TORRE DE BABEL
Eles ergueram a torre de Babel
bem na Praça Antônio Prado.
O esqueleto de aço cobriu-se de
carne de cimento
e as vigas e guindastes
eram braços agarrando estrelas
para industrializá-las em anúncios
comerciais.
Italianos joviais,
húngaros de olhos de leopardo,
caboclos de Tietê arrastando o
caipira.
bolchevistas da Ucrânia,
polacos de Wrangel,
nipões jaldes como gnomos nanicos
talhados em âmbar
entre as pragas dos contramestres,
os rangidos das tábuas do andaime,
o estridor metálico
das vigas de aço e dos martelos
sonoros,
no céu libérrimo de S. Paulo,
fizeram a confusão das línguas,
sem perturbar a geometria rigorosa
do ciclópico arranha-céu!
Lá do alto, o paulista,
bandeirante das nuvens,
mirou o prodígio da Cidade
alucinada:
uma casa de três andares
pôs-se a crescer bruscamente
como nos romances de Wells;
outra apontou a cabeça arrepelada
de caibros
acima do viaduto do Chá;
e começou a desabalada carreira
do páreo do azul.
O formidável arranha-céu
com a cabeça nas nuvens
abrigou no seu ventre de concreto
o drama da nova civilização.
Onde estás, meu seráfico Anchieta,
erguendo com o barro de
Piratininga,
pelo milagre da tua persuasão,
as paredes rasteiras do Colégio?
CANÇÃO DO MEU SONHO ERRANTE
Eu tenho a alma errante
e vago na terra a sonhar
maravilhas...
Não paro um momento!
Eu busco irrequieto o meu sonho
inconstante
e sou como as asas, as velas, as
quilhas,
as nuvens, o vento...
Eu sou como as coisas inquietas: o
veio
que canta na leira; a fumaça que
voa
na espira que sobe das achas; o
anseio
dos longos coqueiros esguios;
a esteira de prata que deixa uma
proa
no espelho dos rios.
Eu tenho a alma errante...
Boêmio, o meu sonho procura a
carícia
fugace, procura
a glória mendaz e preclara.
Sou como a vela fenícia
ao largo, uma vela distante...
Eu tenho a alma errante...
E sinto uma estranha delícia
em tudo que passa e não dura,
em tudo que foge e não para...
DESILUSÃO
E que é amar?
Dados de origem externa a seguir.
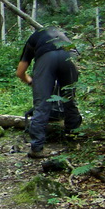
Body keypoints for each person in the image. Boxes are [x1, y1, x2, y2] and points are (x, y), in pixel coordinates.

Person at [16, 26, 82, 158]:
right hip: (70, 56)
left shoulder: (33, 39)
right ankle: (73, 141)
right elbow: (78, 66)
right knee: (69, 99)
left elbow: (20, 72)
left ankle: (37, 148)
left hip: (47, 58)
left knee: (41, 104)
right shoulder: (64, 36)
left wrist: (32, 82)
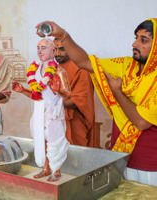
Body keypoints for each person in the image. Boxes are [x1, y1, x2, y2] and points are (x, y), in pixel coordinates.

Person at [35, 18, 157, 186]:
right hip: (121, 157)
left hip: (149, 166)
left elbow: (141, 122)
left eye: (143, 40)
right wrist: (62, 34)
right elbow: (85, 62)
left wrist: (117, 91)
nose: (135, 44)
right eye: (136, 37)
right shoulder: (126, 65)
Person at [12, 38, 69, 182]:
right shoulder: (35, 70)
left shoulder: (59, 71)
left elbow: (68, 94)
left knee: (54, 141)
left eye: (43, 48)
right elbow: (36, 95)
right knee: (40, 139)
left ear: (53, 51)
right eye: (38, 47)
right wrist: (23, 90)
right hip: (38, 110)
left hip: (53, 111)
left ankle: (56, 170)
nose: (39, 51)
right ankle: (45, 169)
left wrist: (58, 90)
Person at [53, 38, 97, 147]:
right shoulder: (52, 69)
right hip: (55, 120)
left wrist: (53, 105)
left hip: (74, 121)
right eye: (55, 49)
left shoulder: (81, 69)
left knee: (76, 157)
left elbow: (79, 100)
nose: (57, 53)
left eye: (62, 49)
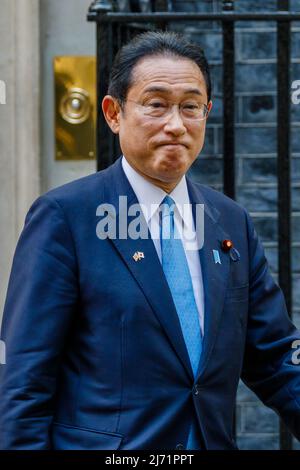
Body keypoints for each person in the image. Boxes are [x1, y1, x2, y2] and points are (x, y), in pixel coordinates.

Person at [0, 31, 300, 450]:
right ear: (113, 113)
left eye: (190, 107)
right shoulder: (66, 217)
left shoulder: (229, 222)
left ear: (206, 114)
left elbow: (276, 356)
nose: (175, 125)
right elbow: (25, 377)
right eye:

A estranha dor
de estilhaçar a alma em carinho...
É colher ao acaso alguma flor
para despetalá-la no caminho.
E que resta depois de tantos ais?
A saudade? Talvez... Ó alma
enganada,
de ti e da flor não resta quase
nada:
um punhado de pétalas na estrada,
um perfume nos dedos... – Nada
mais.
O CADÁVER DO ANJO
Sob os destroços do avião estava
esmagado o anjo.
Os homens de Canaveral
concluíram que era um habitante de
um planeta morto.
As asas de penas e a estrutura de
pássaro
eram porém de uma ave monstro
com o rosto de um jovem lindo
de olhos tão azuis como a poeira
celeste
que envolvia seu fluido cadáver.
Os sábios se orgulhavam de haver
destroçado o céu
e feito debandar os anjos.
Este, porém, viera protestar
contra a invasão do seu
reino
e denunciar que os homens estavam
assassinando
mitos e sonhos.
Batera na asa do jato supersônico
que frechava para a
lua
e ambos
o Ícaro bélico e o Mensageiro dos deuses
rolaram no espaço
e se espatifaram na lama.
•
Menotti Del Picchia nasceu em São
Paulo a 20 de março de 1892; ainda criança, a família mudou-se para Itapira, cidade
onde fez suas primeiras incursões pelas letras. Voltou a São Paulo para cursar
Direito, formação que, ao lado do trabalho vocacional para o jornalismo,
exercerá por toda a vida. Morou alguns anos em Santos e retorna, em definitivo
para a cidade natal, em 1920. A partir de então começa a articular os
princípios do modernismo e do futurismo que resultarão mais tarde, na companhia
de Oswald de Andrade, Mário de Andrade e outros, na Semana de Arte Moderna. Escreveu
prosa (romance, contos e crônicas) e poesia; deste gênero destacam-se O amor
de Dulcineia (1930), Juca Mulato (1917), Máscaras (1920), O
Deus sem rosto (1968), Poemas do vício e da virtude (1913), entre
outros. Morreu a 23 de agosto de 1988.